# Article
Friday, September 28, 2007

On being a victim...

I've seen the poster mentioned here before, and I've thought it was kind of awesome. It's awesome because it's a call to action to prevent and stop harrassment that doesn't just tell women "stop wearing short skirts and drinking, or you deserve it."

Apparently, though, not everyone agrees.

The first comment reads: "Tee hee hee, violence is funny when the victim is a man!"

I'm almost loathe to get into a discussion about it, because it seems like it should be obvious to anyone with half a brain, but apparently it's not, so I guess maybe we should examine the situation being described by the poster?

Let's start by reading what the sign says. I don't think that feministing's translation is quite accurate. The English version of the sign reads:

Warning! Women defend themselves! If you leer at, catcall, or touch a woman, take into account that you might be loudly ridiculed, have a glass of beer poured over you, or be slapped in the face. Therefore, we strongly advise you to refrain from such harrassment!

Women, migrants, homeless people, transgender people, gays and lesbians are often victims of assaults. Don't look away, intervene!

# Data lines
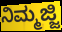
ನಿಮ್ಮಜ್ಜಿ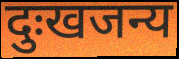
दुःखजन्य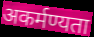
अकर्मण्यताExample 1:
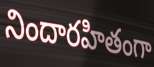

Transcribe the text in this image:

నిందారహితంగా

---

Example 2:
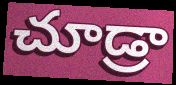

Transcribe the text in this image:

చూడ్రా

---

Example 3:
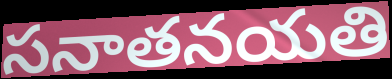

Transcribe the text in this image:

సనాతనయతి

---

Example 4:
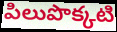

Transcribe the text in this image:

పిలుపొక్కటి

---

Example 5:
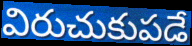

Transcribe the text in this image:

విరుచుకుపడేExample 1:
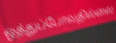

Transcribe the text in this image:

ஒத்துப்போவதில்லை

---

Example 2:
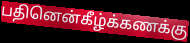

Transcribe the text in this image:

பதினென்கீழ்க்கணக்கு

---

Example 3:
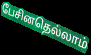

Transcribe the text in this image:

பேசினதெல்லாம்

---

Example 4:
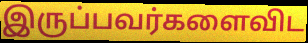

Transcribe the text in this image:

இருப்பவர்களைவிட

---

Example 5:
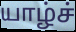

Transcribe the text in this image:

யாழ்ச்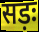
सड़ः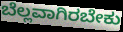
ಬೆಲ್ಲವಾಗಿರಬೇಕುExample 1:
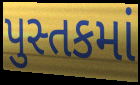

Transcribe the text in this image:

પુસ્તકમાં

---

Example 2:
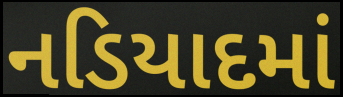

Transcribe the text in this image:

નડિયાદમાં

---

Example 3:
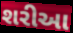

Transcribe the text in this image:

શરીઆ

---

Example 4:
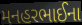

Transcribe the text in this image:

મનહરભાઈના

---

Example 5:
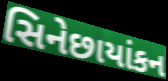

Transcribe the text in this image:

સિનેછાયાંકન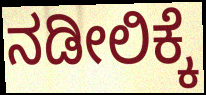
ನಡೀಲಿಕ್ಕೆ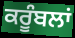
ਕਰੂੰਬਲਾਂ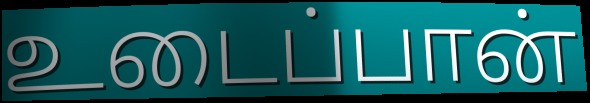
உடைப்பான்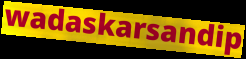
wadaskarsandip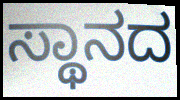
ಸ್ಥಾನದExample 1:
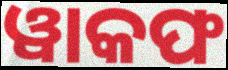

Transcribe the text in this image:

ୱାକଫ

...

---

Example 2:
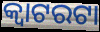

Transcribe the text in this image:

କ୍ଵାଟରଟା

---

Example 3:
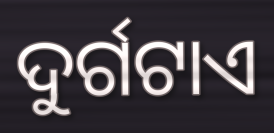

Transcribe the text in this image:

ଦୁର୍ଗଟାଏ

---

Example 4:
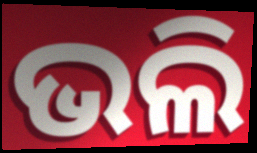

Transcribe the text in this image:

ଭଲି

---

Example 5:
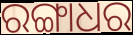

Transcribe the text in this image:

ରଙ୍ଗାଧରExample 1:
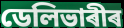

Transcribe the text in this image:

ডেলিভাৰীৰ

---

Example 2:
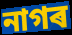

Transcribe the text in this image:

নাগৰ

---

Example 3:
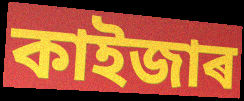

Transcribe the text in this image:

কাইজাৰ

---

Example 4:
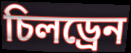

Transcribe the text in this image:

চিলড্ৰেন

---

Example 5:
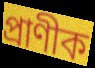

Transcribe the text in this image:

# Written problem
Could you continue the blog post about the anti-harassment poster, starting after its final line? This data was taken from a separate source.

# Task answer
So, what we're talking about are cases of harrassment. We're talking about a case where a woman is being sexually assaulted. I think that the sign makes it pretty obvious that it's not talking about cases where a guy asks for someone's number- it's aimed at guys who're threatening women and assaulting them, and then gives a warning of the sorts of responses that such actions could have- which could range from being publicly ridiculed up through physical retaliation.

So, how, exactly, are the men this poster describes victims? If you're assaulting someone, and they hit you back, you become the victim of the story?

I don't think so.

As is frequently the case in a thread like that, there are a number of "But... but... what about men?!" sorts of comments that came up. The first question raised was "Isn't this a double standard? Why is it okay for women to hit men but not for men to hit women?!"

A number of men seem to have read the poster as advocating violence against men, or as saying that it's okay for women to hit or assault men just for looking at them. I think that's an inappropriate and flawed reading of the poster.

First of all, the poster's main call to action was for people to intervene when they see someone being assaulted. It's not telling people that they should hit or pour beer on people, it's telling people to stop ignoring violence against women. The opening section isn't a call to action. It doesn't say "Women, pour drinks on men!" It's an attempt to subvert the typical warnings about sexual assault. Usually you read "Women, be careful! Don't wear short skirts! Don't show cleavage! Don't drink! Don't! Don't! Don't!" This poster subverts that and puts the warning wear it belongs- on the people doing the assaulting.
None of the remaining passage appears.